Anaïs Loyer accompagne le développement et la production de la compagnie Beaux-Champs, à Paris et de la compagnie /TranS/, à Nice. Parallèlement, elle est chargée de cours à l’université Côte d’Azur, et a rejoint le CTEL (Centre transdisciplinaire d’épistémologie de la littérature et des arts vivants) pour une recherche doctorale sur les processus de re-créations d’œuvres à partir de partition en notation du mouvement Laban, sous la direction de Marina Nordera. Elle est diplômée du CNSMDP (2017) en notation du mouvement Laban. Elle est membre de l’association International Council of Kinetography Laban (ICKL), de l’Association nationale des notateurs du mouvement (ANNM) et de l’Association des chercheurs en danse (aCD). En 2021, elle intègre l’Atelier des doctorants du CND.
Marie Orts a été/est interprète pour les chorégraphes Dominique Brun, Olivia Grandville, Emmanuelle Huynh, Sylvain Prunenec, Béatrice Massin, Madeleine Fournier et pour le compositeur interprète rA. Elle assiste David Wampach, Dominique Brun et Mathilde Rance pour différentes créations.
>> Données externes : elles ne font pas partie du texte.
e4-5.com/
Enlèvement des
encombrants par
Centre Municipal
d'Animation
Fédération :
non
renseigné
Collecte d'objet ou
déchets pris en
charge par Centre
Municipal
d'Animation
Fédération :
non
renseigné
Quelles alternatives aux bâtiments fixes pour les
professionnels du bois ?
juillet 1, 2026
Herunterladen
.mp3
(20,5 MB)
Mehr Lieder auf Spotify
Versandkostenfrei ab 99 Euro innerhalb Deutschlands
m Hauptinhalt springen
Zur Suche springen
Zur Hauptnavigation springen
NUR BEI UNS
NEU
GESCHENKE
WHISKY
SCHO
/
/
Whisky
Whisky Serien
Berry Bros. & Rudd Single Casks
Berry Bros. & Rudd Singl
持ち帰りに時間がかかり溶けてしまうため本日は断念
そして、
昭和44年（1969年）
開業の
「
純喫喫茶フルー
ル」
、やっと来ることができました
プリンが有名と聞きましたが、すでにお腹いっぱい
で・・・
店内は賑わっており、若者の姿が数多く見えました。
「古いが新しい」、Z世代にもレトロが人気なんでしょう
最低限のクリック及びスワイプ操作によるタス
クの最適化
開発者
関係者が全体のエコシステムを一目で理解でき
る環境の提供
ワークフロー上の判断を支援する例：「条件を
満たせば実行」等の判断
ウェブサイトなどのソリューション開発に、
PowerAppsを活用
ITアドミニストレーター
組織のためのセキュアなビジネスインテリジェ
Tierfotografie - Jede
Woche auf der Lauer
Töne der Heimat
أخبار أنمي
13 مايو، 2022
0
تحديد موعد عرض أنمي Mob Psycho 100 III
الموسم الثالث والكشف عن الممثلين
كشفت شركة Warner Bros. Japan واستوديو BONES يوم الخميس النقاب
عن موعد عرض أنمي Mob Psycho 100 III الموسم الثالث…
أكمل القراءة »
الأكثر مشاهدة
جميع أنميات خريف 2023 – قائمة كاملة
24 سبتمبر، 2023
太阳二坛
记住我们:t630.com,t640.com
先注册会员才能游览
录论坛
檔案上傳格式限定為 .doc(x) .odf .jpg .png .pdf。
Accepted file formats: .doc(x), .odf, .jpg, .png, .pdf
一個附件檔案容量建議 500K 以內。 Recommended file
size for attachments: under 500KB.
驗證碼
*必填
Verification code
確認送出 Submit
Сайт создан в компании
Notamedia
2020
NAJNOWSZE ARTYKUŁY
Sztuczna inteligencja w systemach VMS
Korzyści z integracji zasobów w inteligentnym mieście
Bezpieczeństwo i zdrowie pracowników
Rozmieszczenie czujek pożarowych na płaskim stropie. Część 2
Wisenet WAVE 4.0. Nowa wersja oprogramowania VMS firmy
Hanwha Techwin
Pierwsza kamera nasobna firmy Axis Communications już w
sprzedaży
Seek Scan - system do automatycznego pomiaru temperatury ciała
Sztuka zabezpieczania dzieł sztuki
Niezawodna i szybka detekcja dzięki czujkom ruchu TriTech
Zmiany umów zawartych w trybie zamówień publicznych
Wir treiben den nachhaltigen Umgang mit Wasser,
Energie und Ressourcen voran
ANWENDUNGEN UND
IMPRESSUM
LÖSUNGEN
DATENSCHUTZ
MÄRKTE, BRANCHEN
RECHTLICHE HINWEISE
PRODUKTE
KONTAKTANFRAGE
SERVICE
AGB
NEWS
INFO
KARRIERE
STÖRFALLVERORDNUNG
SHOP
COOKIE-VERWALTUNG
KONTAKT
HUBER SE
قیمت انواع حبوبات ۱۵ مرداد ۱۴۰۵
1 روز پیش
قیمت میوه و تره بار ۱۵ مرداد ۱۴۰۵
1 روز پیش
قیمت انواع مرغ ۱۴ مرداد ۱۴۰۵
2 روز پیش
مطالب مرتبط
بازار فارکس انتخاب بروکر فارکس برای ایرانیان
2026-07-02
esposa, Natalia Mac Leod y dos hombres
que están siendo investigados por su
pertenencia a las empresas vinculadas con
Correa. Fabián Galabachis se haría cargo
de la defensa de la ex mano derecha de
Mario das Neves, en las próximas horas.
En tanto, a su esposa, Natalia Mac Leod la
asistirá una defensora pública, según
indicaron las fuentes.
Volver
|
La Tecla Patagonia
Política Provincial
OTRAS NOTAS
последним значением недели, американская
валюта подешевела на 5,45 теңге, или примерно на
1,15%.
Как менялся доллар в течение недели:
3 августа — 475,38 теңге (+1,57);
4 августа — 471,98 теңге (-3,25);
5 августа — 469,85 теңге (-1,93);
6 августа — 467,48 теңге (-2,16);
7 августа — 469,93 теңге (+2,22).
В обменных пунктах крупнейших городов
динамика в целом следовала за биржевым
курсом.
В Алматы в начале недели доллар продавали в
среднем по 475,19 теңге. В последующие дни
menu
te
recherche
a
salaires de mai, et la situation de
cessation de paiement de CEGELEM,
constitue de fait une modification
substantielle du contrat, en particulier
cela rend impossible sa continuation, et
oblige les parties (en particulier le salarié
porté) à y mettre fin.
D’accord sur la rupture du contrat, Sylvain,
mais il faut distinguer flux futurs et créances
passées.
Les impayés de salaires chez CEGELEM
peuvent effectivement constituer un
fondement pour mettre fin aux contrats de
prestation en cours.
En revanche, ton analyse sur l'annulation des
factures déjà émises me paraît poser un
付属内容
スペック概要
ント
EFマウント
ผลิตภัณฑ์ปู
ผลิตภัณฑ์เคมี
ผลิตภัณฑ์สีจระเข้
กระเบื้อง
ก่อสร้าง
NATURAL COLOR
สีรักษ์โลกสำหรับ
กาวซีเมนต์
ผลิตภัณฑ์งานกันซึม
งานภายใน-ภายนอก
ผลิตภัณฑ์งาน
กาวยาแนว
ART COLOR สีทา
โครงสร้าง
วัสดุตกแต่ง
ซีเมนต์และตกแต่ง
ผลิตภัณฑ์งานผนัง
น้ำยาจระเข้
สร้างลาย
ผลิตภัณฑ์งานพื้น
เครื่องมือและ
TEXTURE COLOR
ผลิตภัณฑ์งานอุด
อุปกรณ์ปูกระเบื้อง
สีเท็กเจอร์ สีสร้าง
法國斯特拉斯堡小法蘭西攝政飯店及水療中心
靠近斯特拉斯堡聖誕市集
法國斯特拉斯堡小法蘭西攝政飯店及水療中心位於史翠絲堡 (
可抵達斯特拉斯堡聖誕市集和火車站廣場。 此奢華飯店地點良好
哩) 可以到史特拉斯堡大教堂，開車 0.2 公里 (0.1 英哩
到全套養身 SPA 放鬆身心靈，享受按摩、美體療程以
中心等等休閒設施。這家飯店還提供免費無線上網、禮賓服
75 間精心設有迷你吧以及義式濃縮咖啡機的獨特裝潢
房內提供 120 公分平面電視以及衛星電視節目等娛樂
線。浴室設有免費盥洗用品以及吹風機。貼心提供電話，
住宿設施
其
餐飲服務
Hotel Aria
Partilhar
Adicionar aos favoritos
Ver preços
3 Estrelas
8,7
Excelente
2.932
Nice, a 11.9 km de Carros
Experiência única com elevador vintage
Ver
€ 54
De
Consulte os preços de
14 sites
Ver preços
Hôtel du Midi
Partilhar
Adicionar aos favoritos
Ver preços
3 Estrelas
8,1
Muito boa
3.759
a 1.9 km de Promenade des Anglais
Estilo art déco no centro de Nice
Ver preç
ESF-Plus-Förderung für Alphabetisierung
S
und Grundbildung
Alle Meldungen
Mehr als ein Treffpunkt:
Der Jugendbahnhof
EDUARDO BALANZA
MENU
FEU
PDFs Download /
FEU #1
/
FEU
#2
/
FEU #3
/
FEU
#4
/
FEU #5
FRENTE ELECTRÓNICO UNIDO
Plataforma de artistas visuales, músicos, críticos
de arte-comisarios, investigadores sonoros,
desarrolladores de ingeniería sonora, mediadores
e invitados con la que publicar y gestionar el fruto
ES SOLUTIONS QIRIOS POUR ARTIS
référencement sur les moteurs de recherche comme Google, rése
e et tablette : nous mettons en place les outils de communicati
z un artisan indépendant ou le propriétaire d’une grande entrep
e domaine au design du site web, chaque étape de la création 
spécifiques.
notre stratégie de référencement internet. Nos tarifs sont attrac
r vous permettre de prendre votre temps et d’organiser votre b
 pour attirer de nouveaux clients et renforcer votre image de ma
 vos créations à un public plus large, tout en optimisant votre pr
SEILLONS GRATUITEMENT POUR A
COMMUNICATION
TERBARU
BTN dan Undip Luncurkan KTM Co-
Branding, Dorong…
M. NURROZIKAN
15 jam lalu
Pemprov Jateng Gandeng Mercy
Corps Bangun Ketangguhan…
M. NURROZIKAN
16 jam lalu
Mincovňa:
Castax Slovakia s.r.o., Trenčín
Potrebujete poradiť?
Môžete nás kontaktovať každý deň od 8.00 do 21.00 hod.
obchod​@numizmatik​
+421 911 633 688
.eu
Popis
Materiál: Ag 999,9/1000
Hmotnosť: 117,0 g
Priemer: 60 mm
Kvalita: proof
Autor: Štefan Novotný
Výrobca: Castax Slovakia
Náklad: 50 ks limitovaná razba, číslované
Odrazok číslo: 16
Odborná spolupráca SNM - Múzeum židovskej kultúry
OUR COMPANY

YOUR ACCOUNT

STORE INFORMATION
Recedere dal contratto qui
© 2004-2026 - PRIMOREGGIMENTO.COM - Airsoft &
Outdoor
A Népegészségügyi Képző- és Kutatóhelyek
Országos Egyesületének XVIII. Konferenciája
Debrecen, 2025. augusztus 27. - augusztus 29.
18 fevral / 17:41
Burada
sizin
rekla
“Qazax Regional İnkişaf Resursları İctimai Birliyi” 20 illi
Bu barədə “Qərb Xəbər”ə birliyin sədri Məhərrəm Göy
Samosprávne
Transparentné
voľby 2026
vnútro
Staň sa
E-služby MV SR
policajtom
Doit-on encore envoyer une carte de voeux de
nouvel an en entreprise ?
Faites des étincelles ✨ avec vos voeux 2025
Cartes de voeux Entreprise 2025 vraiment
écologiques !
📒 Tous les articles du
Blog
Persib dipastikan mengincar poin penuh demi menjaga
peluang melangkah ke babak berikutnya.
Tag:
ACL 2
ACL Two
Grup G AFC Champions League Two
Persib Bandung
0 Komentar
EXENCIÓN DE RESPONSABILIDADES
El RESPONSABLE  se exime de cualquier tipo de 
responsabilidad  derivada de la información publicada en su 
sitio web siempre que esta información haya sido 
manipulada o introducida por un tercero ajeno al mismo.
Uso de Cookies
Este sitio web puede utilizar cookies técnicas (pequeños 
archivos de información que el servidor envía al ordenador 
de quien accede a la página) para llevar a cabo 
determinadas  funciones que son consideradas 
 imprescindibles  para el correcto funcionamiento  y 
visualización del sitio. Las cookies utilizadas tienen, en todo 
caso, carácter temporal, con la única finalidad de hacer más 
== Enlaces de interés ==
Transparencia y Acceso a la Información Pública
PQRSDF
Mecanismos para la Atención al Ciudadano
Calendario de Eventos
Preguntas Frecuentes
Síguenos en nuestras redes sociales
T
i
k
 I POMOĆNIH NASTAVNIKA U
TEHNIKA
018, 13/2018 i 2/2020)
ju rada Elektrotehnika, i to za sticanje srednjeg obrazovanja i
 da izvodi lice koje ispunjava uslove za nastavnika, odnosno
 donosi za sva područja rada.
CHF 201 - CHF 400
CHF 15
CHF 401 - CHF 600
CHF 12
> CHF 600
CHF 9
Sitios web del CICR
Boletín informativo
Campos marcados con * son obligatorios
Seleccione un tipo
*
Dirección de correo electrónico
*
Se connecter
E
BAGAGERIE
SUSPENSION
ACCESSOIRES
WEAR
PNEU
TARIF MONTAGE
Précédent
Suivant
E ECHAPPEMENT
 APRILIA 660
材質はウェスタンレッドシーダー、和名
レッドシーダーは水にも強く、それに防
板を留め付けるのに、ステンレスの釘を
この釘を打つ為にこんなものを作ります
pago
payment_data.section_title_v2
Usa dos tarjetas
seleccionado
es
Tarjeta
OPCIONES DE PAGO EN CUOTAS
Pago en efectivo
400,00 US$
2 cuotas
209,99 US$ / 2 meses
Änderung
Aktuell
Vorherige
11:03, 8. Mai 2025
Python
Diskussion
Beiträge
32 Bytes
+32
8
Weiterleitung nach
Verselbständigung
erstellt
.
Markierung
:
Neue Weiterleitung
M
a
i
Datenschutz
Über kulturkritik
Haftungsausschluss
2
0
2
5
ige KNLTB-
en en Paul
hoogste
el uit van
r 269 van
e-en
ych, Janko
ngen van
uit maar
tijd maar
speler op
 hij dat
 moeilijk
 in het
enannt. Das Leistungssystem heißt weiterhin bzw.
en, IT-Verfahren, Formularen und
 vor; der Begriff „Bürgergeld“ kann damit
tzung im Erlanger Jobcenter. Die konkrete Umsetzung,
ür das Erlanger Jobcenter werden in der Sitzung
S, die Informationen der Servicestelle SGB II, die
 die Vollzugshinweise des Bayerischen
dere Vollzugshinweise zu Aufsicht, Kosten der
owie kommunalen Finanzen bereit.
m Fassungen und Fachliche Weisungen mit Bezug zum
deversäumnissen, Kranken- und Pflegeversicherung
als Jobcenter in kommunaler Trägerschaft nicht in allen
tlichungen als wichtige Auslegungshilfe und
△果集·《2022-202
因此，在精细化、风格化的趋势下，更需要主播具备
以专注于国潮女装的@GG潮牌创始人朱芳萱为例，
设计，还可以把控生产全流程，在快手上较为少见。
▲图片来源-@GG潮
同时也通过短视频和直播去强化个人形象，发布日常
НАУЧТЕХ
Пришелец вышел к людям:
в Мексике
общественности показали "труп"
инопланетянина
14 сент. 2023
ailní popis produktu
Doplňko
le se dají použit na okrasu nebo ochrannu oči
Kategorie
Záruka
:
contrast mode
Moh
En parallèle, elle devient notatrice Laban (CNSMDP, diplôme en 2019) et fait un master en danse (université Paris 8, 2021). La transmission étant au cœur de ses préoccupations, elle participe à la coordination des actions culturelles de la compagnie des Porteurs d’ombre (Dominique Brun) et devient enseignante à l’École supérieure d’art de Clermont Métropole. À ce jour, elle développe des projets de création et de transmission à partir des outils de notation et d’analyse du mouvement de Rudolf Laban.
Après 5 ans de carrière en tant que danseuse classique au Brésil, Helena van Riemsdijk s’installe en France pour suivre ses études supérieures. Après l’obtention d’une licence en arts du spectacle (2015) puis d’un master en danse (2017) à l’université Paris 8, elle intègre la formation de notation du mouvement Benesh au CNSMDP d’où elle sort diplômée en 2021. Passionnée par la notation du mouvement et le système Benesh, elle poursuit actuellement ses études et ses recherches en tant que doctorante dans le laboratoire Centre d’études des arts contemporains à l’université de Lille (2021) pour y préparer une thèse dans ce domaine de la danse.